SwinTransTrack: Multi-object Tracking Using Shifted Window Transformers
Tianci Zhao,Changwen Zheng,Qingmeng Zhu,Hao He
TLDR
This work proposes SwinTransTrack, a novel shift-window encoder and decoder model based on Swin Transformer, which fuse low-rank adaptation to achieve feature dimension enhancement and propose a new shifted-window decoder network to obtain accurate displacement to associate trajectories.
Abstract
With the great popularity of Transformers, there has been many works using Transformers to explore the temporal association properties of objects between different video frames. However, due to the large-scale variation of visual entities and the high resolution of pixels in images, the original Transformers take so long time for both training and inference.
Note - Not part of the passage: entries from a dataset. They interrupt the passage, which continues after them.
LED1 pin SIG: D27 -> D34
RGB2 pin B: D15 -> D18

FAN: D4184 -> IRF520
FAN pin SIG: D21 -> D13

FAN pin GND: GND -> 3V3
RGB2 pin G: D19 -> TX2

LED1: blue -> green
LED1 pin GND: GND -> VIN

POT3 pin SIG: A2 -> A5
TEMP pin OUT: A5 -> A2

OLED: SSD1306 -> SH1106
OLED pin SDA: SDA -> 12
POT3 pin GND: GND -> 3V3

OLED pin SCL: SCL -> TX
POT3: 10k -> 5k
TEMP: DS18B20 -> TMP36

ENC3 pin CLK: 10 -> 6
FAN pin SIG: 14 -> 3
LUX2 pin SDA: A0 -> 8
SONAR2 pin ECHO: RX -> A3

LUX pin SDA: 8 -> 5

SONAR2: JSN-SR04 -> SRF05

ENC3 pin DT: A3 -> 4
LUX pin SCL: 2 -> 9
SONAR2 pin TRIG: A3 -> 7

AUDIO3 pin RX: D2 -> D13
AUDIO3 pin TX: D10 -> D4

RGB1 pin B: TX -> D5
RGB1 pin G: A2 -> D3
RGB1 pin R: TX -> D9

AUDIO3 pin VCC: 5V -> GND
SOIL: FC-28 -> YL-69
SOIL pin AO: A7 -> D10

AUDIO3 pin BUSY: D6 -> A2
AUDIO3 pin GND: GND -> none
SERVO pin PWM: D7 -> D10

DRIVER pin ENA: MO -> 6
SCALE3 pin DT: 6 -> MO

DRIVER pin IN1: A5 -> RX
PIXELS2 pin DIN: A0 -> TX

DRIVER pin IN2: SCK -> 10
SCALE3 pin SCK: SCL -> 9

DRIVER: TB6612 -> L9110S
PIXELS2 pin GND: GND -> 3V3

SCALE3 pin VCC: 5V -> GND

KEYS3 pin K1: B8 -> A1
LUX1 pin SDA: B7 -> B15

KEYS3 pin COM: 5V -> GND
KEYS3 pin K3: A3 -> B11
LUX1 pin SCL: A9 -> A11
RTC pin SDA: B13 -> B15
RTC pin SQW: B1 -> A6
Based on Swin Transformer, we propose SwinTransTrack, a novel shift-window encoder and decoder model. Different from the original model, we fuse low-rank adaptation to achieve feature dimension enhancement and propose a new shifted-window decoder network to obtain accurate displacement to associate trajectories. Finally, We conducted extensive quantitative experiments on different MOT datasets, MOT17 and MOT20. The experimental results show that SwinTransTrack achieves 75.5 MOTA on MOT17 and 67.5 MOTA on MOT20, leading both MOT competitions.